Zu prüfen sei, ob die beantragte Enteignung das letzte in Betracht kommende Mittel zur Verwirklichung der angestrebten Friedhofserweiterung sei. Den Bestimmungen des Salzburger Leichen- und Bestattungsgesetzes 1986 sei nicht zu entnehmen, dass in einer Gemeinde die Errichtung mehrerer Bestattungsanlagen unzulässig sei.
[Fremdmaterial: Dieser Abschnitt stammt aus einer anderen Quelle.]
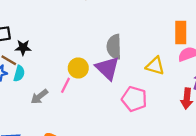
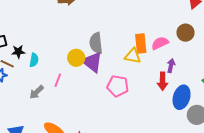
orange rectangle: (181, 32) -> (141, 43), moved
yellow circle: (78, 68) -> (76, 58), moved
cyan semicircle: (19, 74) -> (34, 60), moved

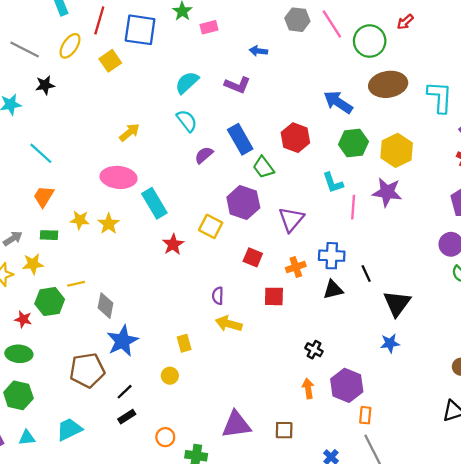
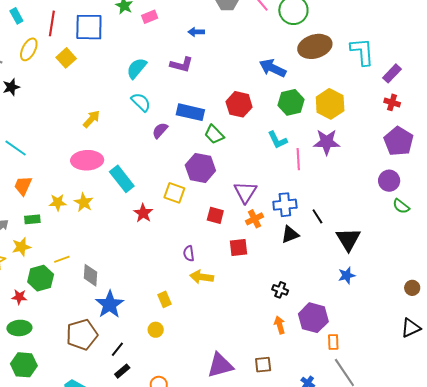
blue rectangle: (240, 139) -> (190, 112), turned -40
purple triangle: (291, 219) -> (245, 192), moved

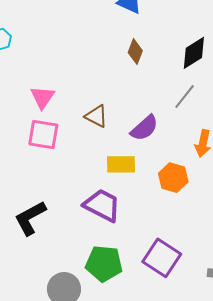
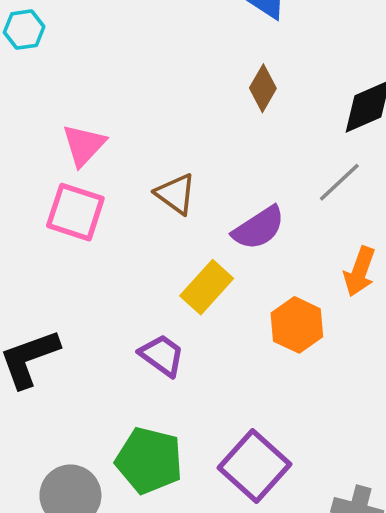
yellow rectangle: (121, 164) -> (207, 287), turned -56
purple trapezoid: (102, 205) -> (162, 355), size x0.7

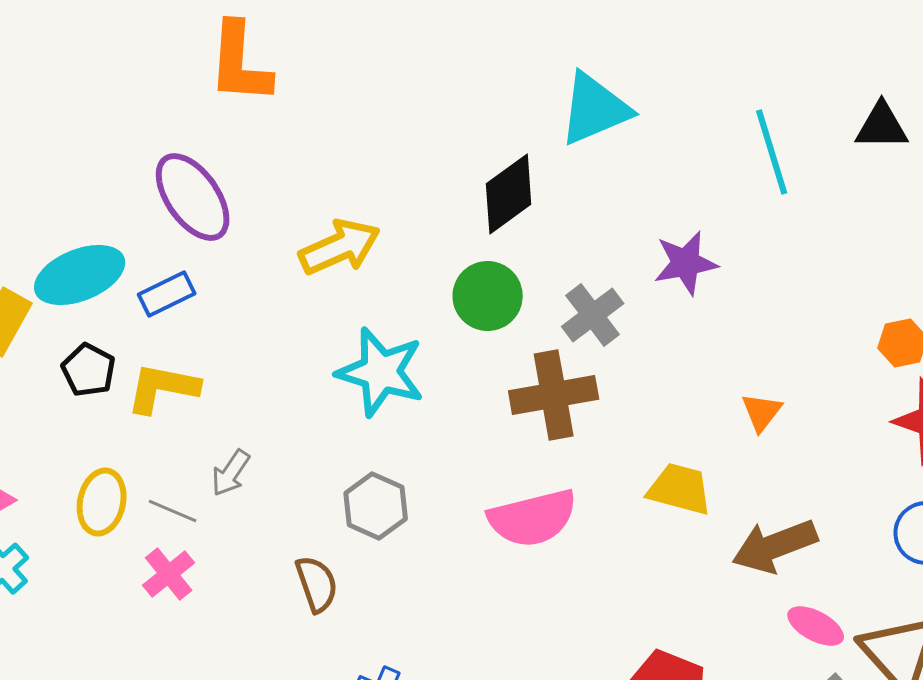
Nach § 36 leg. cit. seien die Friedhofsgebühren für die einzelnen Friedhöfe einer Gemeinde je nach der örtlichen Lage und Ausstattung in verschiedener Höhe festzusetzen.

Bei der Beurteilung der Eignung der Fläche, deren Enteignung beantragt worden sei, zur unmittelbaren Deckung des Bedarfes seien die eingeholten Gutachten des landesgeologischen Dienstes und der Landessanitätsdirektion zu beachten. Außerdem müsse berücksichtigt werden, dass auf Grund der Hanglage der gegenständlichen Liegenschaft im Falle der Friedhofserweiterung die Errichtung einer Stützmauer erforderlich sei. Gehe man davon aus, dass erst nach Erfüllung dieser Voraussetzungen die Friedhofserweiterung möglich sei, könne die gegenständliche Liegenschaft als für die Friedhofserweiterung lediglich bedingt geeignet betrachtet werden. Falls die für die Nutzbarmachung der Friedhofsfläche zu erwartenden Kosten nicht den Grundsätzen einer sparsamen, wirtschaftlichen und zweckmäßigen Verwaltung des Gemeindevermögens entsprechen und die aufsichtsbehördliche Genehmigung versagt werde, könne unter zusätzlicher Berücksichtigung auch dieses Aspektes keinesfalls von einer unmittelbaren Eignung der gegenständlichen Liegenschaft gesprochen werden.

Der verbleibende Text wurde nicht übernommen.